When everyone can build, the differentiator is understanding

I’ve spent the last decade in software — starting at an agency, growing a team, moving into engineering leadership, and eventually making a full transition into product management. Each stage felt like a natural progression at the time. Looking back, they trace a line that points somewhere interesting for anyone building software companies right now.
The observation is simple, and I think it has real implications for how startups should think about their edge: AI is making the cost of building software collapse. And when building gets cheap, the questions that were always important but easy to defer suddenly become the only ones that matter.
The arc
Agency work teaches you execution. You learn to translate a client’s request into something working, on time, within scope. The craft is real and the discipline is valuable. But the feedback loop is short and someone else is always defining the problem.
Moving into a product company — one with a real user base, real retention problems, real competitive pressure — changes the questions you’re allowed to ask. Suddenly “can we build this” is the easy part. The hard part is “should we, and for whom, and what does success actually look like.”
I was an advocate of product-minded engineering for years before I formally moved into product. The industry was already signaling it — shifting left, team topologies, product-led growth. The message underneath all of it was the same: the people closest to the code need to care about the outcome, not just the output. When I finally made the full transition to PM, it wasn’t a departure from engineering. It was the logical conclusion of taking that idea seriously.

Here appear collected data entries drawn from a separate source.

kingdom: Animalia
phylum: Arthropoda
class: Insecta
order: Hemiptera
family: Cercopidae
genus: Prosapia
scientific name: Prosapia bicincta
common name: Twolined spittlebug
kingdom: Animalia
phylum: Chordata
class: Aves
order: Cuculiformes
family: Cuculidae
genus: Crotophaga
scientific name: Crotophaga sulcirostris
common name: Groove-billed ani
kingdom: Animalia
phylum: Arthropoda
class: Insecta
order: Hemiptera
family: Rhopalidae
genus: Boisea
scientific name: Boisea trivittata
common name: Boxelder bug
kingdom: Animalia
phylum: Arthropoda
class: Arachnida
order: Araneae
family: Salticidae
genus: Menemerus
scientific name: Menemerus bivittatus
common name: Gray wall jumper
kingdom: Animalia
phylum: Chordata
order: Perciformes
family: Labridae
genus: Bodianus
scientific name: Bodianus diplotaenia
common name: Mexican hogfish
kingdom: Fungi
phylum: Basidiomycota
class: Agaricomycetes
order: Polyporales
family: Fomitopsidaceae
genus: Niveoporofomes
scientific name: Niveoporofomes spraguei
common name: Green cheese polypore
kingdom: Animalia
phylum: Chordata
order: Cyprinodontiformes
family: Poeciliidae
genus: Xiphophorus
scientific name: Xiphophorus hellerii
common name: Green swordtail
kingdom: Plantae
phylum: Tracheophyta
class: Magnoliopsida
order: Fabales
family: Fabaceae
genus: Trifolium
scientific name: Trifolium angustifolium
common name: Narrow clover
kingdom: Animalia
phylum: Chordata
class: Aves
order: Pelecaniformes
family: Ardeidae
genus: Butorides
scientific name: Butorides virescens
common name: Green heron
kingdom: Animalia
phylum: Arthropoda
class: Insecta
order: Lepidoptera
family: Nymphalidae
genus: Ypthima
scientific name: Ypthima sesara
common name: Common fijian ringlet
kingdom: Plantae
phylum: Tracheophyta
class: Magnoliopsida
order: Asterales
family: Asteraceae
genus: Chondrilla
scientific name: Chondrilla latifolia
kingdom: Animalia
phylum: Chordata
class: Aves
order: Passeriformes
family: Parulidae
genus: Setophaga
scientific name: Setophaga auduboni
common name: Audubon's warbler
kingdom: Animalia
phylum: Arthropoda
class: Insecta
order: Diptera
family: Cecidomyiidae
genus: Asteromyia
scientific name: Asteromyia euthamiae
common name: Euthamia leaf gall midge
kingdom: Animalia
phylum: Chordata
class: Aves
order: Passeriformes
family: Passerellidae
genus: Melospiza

The shift that’s happening now
AI changes the economics of building faster than most org structures can respond to. A PM with a technical background can prototype a full interface before the first design review. An engineer can ship a feature that would have taken a sprint in an afternoon. A small team can now do what used to require a large one.
That sounds like good news — and it is, for execution. But it surfaces a problem the industry has been papering over for a long time: most teams are much better at building than they are at understanding what to build and why.
When building was expensive, being slow to validate an idea had a natural excuse. Now it doesn’t. The cost of exploring is low enough that there’s no reason not to test assumptions early, show prototypes before specs are written, and involve the people who understand the problem domain before a line of code is committed. The teams that do this well will move faster and waste less. The teams that use AI to simply execute faster will just build the wrong thing more efficiently.
The prediction
When every startup can spin up an app in a weekend, the product itself stops being the moat. The moat becomes the depth of understanding behind it — the domain knowledge, the user relationships, the judgment about which problem is worth solving and which solution actually fits.
This is not a new idea. It’s what good product thinking has always been about. What’s new is that AI is removing the last excuse for not doing it. The barrier was never really technical. It was always about whether teams were willing to slow down enough to understand the problem before rushing to solve it.
The companies that will differentiate in the next few years are the ones that treat that understanding as the actual work — and use AI to handle everything else.